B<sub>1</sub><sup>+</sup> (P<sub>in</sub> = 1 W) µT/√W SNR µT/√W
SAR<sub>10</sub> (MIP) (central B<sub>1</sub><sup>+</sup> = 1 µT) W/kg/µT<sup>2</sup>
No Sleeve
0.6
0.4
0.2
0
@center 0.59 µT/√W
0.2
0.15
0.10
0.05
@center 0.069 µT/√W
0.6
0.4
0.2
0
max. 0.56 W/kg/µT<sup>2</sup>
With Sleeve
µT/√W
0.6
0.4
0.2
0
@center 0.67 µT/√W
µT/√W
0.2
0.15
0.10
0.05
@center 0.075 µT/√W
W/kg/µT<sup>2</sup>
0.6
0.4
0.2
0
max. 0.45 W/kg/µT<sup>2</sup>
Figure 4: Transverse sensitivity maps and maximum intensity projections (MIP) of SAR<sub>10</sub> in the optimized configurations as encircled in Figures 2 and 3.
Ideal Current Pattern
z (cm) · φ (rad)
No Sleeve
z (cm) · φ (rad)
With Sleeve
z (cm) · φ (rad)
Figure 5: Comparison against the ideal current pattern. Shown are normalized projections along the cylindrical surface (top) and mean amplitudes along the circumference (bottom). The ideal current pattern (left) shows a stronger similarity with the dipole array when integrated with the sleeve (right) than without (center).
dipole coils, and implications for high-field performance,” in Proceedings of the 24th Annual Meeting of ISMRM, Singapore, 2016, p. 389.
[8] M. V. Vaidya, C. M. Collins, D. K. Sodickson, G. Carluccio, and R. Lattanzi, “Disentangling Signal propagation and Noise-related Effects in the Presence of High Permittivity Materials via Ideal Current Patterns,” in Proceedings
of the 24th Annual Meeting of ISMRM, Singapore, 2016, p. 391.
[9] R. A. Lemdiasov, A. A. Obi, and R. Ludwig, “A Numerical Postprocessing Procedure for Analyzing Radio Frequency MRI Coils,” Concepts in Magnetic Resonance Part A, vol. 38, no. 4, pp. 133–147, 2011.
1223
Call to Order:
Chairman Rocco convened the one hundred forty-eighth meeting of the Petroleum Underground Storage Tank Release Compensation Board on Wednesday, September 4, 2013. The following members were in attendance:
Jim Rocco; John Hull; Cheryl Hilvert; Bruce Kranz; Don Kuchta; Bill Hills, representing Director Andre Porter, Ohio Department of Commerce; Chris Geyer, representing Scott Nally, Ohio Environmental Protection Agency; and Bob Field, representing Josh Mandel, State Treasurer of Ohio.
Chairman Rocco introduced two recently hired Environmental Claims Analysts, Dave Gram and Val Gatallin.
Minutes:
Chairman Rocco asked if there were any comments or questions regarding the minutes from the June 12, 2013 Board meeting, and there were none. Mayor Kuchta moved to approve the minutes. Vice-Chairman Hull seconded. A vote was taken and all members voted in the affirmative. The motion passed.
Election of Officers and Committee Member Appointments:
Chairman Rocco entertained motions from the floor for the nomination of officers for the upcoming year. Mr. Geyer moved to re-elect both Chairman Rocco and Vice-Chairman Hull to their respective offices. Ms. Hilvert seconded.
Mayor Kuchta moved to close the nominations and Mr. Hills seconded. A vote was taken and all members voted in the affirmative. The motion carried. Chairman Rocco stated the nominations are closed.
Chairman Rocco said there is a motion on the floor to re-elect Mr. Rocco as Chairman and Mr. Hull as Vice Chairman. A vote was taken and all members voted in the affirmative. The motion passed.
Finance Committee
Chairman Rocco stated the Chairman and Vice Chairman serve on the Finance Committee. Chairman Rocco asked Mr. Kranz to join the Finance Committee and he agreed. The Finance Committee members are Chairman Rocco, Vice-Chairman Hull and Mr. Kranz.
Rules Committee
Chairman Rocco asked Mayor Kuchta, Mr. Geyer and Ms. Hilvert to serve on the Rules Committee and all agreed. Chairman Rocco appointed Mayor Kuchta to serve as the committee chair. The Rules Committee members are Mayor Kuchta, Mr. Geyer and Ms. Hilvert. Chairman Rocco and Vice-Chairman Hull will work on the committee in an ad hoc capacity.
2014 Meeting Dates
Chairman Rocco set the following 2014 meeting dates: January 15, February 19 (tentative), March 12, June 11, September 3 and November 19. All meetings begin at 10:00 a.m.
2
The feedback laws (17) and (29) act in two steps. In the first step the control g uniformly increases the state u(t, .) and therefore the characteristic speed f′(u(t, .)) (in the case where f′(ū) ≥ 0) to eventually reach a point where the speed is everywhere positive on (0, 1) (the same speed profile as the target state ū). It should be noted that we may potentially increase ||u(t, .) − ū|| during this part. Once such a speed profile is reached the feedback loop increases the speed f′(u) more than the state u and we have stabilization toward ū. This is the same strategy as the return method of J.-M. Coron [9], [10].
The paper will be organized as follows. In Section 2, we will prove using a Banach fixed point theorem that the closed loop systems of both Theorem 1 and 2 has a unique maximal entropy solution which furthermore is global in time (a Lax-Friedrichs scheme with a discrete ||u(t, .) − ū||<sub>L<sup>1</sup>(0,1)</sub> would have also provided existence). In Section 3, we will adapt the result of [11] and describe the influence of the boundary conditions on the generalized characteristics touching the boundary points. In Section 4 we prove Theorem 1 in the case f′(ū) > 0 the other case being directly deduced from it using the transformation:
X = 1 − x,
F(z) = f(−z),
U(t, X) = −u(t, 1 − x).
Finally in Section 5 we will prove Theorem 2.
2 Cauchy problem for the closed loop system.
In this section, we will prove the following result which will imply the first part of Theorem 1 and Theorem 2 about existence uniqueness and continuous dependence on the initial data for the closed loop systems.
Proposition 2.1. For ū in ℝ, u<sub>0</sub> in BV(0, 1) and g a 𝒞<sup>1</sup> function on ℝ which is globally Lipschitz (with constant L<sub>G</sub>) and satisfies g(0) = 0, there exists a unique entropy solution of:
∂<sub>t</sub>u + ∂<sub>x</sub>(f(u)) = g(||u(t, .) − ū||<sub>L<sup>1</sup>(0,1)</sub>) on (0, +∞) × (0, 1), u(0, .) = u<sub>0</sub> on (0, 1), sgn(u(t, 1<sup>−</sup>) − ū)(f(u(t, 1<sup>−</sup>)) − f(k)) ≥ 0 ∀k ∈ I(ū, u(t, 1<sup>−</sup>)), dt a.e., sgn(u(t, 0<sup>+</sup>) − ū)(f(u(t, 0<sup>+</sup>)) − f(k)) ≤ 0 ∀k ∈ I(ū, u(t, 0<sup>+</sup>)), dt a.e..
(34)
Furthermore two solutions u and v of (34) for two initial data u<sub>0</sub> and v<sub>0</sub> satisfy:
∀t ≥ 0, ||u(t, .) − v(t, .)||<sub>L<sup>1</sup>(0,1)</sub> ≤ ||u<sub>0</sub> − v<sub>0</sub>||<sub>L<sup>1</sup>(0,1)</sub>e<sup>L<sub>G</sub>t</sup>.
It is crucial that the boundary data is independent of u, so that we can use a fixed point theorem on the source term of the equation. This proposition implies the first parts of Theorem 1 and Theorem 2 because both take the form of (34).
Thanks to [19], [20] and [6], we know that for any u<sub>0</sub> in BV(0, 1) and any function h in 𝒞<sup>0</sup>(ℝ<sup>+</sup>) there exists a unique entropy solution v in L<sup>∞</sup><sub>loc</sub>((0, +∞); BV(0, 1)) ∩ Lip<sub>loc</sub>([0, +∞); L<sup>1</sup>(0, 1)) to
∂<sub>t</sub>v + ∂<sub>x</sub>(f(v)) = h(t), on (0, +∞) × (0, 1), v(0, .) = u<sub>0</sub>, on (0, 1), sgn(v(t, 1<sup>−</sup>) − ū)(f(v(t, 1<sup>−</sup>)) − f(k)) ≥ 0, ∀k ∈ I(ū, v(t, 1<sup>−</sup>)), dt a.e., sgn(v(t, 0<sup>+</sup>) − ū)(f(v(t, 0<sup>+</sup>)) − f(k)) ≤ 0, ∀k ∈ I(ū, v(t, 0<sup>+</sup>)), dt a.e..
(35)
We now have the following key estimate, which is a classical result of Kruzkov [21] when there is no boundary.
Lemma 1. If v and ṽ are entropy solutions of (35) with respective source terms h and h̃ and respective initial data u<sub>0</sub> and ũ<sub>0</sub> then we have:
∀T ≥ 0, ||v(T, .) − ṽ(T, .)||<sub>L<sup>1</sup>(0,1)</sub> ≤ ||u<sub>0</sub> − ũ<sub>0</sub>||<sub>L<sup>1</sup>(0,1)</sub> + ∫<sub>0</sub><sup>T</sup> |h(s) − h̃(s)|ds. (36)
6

EXERCISE DETAILS:
Look through the entries above. Copy each line in which the string "Kuchta" occurs.

OUTPUT OF THE TASK:
Jim Rocco; John Hull; Cheryl Hilvert; Bruce Kranz; Don Kuchta; Bill Hills, representing Director Andre Porter, Ohio Department of Commerce; Chris Geyer, representing Scott Nally, Ohio Environmental Protection Agency; and Bob Field, representing Josh Mandel, State Treasurer of Ohio.
Chairman Rocco asked if there were any comments or questions regarding the minutes from the June 12, 2013 Board meeting, and there were none. Mayor Kuchta moved to approve the minutes. Vice-Chairman Hull seconded. A vote was taken and all members voted in the affirmative. The motion passed.
Mayor Kuchta moved to close the nominations and Mr. Hills seconded. A vote was taken and all members voted in the affirmative. The motion carried. Chairman Rocco stated the nominations are closed.
Chairman Rocco asked Mayor Kuchta, Mr. Geyer and Ms. Hilvert to serve on the Rules Committee and all agreed. Chairman Rocco appointed Mayor Kuchta to serve as the committee chair. The Rules Committee members are Mayor Kuchta, Mr. Geyer and Ms. Hilvert. Chairman Rocco and Vice-Chairman Hull will work on the committee in an ad hoc capacity.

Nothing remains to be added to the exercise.